• [Excerpted text]:
■ ■ ■ ■ ■ ■ ■

Is Pillar's fate its opportunity?

Comment It was a telling omission when Oracle introduced a storage guy to talk about why Pillar Data was such a great acquisition. It wasn't Mike Workman, Pillar's CEO and founder, but Phil Bullinger, Oracle's SVP for Disk Storage.

Contrast that with Dell parading Phil Soran, Compellent's CEO, when it bought that company, or HP showing off 3PAR's David Scott when it bought his company. Mike Workman was banished from Oracle's stage.

The history of Pillar

Pillar is Mike Workman's baby. It's a carefully crafted product with Workman's hands-on management style all over it, including in its marketing and sales. He's a no-bullshit, hands-on chief exec with the down-to-earth style of an experienced disk storage engineering guy who's been around the block a good few times, some with Big Blue, and knows the score.

Typical of this was his insight that, yes, you needed to short-stroke drives for performance, putting high-access data on the outer tracks of a drive where they got the fastest access, but there was no need to waste the inner tracks: you could put low-access rate data there, getting a nice balance between speed and capacity. No waste that way and elegant engineering.

The whole point of storage is to deliver data, stored cost-effectively, to applications in a dependable and appropriate way. So he developed Axiom array software to do just that, with storage quality-of service levels and application-aware storage profiles specifying how fast apps got data and how it was protected. Customers liked that focus, that sense that Axiom was a data storage tool designed and built by a man who knew about storage tools.

Workman is a polymath. He appears to have few problems with the work/life balance issue, being a family man, a skilled underwater photographer, a respected amateur fireworks technician, and the operator of his own winery. Oh, and by the way he runs, he ran, a storage company.

Mike Workman wine label

Label from Mike Workman winery.

Stencilled on the flat roof of Pillar's San Jose HQ is a silhouette of Clams, his weiner dog (miniature dachshund). Workman is far, far removed from the image of the young entrepreneur chasing the fabled Silicon Valley start-up dream, and some would say the dream has eluded him and his company.

■ ■ ■ ■ ■ ■ ■

• [Request]: List every person named in the piece on Pillar Data.

• [Records from a data collection]:
■ ■ ■ ■ ■ ■ ■

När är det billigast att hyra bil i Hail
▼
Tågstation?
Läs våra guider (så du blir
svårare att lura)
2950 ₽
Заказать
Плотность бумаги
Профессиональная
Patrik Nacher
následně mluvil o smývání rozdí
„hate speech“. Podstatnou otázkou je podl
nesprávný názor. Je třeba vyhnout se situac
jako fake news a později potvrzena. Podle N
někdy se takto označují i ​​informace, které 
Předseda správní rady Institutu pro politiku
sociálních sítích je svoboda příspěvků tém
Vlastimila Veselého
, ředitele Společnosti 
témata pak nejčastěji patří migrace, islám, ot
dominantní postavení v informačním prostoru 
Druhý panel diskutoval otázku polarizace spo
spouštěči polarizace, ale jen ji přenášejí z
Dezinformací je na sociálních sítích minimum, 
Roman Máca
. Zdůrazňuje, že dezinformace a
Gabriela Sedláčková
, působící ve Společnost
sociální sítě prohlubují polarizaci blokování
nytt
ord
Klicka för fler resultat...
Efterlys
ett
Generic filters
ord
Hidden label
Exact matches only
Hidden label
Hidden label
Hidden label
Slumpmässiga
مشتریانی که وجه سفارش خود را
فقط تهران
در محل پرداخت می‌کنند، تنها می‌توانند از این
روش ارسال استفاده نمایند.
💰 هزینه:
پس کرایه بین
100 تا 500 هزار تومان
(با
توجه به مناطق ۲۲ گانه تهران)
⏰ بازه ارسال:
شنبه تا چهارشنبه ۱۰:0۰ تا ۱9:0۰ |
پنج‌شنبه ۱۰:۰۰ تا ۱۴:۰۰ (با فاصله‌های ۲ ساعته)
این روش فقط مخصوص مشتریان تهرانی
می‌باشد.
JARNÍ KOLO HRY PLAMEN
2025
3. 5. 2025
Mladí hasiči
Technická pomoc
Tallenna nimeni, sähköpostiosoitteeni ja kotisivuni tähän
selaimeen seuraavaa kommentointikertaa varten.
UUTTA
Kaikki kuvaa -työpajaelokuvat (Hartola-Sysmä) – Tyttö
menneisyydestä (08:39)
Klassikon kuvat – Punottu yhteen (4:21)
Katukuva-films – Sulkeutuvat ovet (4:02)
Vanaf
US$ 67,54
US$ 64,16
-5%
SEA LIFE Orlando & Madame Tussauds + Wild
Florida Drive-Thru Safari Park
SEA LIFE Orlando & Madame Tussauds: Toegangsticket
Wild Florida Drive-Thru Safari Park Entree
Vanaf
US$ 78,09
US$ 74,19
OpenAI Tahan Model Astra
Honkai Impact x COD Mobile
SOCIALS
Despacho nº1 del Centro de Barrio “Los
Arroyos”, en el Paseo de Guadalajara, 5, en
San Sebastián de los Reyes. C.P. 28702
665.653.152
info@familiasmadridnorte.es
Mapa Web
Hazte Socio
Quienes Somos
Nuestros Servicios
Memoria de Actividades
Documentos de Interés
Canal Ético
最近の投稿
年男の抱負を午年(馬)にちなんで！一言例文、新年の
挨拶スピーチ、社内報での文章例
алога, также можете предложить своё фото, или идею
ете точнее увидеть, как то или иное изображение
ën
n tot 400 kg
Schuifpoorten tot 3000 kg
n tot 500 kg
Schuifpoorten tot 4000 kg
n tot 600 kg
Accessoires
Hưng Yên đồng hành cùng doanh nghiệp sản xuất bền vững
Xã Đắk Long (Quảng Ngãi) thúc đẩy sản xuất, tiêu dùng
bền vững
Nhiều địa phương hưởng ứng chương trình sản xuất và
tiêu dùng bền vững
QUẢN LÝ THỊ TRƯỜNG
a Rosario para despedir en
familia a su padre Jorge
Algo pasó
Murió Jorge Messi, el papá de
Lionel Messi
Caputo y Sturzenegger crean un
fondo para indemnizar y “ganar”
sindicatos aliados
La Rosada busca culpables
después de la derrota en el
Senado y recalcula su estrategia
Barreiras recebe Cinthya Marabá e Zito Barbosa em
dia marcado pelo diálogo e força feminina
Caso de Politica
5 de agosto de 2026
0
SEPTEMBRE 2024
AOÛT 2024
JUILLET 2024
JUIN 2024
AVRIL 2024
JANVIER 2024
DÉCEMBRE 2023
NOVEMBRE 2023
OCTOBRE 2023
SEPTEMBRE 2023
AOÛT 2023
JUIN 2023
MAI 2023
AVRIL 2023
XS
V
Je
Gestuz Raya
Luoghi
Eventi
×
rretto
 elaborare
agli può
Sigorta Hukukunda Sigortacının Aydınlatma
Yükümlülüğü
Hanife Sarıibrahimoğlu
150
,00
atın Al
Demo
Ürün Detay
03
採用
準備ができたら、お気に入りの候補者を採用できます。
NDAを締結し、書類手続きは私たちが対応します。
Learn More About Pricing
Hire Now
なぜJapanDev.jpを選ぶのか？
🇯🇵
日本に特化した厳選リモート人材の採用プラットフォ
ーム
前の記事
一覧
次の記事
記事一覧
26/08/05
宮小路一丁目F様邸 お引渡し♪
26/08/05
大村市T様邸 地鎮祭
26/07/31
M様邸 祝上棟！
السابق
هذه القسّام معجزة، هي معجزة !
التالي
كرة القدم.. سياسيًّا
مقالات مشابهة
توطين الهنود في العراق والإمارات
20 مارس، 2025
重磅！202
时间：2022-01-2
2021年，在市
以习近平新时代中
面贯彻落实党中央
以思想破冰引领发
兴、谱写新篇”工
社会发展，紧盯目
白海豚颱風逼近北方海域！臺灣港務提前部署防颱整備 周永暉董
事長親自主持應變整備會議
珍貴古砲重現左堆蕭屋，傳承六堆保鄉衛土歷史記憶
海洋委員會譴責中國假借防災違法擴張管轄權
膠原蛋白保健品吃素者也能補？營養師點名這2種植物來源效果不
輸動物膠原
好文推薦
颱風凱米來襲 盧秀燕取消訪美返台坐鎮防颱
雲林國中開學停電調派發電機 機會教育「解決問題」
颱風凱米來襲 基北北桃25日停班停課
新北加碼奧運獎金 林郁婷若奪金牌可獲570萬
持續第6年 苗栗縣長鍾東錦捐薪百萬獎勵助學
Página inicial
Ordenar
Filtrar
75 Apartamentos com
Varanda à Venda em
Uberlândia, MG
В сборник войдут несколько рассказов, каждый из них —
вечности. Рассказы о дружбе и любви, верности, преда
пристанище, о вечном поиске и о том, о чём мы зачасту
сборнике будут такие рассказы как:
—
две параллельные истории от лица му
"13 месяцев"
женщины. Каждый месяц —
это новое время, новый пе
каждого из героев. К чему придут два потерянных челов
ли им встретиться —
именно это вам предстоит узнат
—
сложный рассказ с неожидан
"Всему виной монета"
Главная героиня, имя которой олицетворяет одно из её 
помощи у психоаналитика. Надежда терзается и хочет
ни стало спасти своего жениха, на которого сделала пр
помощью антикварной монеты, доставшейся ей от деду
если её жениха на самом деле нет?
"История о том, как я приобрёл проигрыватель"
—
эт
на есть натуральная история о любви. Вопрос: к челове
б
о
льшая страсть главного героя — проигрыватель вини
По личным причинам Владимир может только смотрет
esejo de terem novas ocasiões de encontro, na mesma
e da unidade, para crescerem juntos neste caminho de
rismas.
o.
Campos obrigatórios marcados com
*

■ ■ ■ ■ ■ ■ ■

• [Task answer]: Mike Workman, Phil Bullinger, Phil Soran, David Scott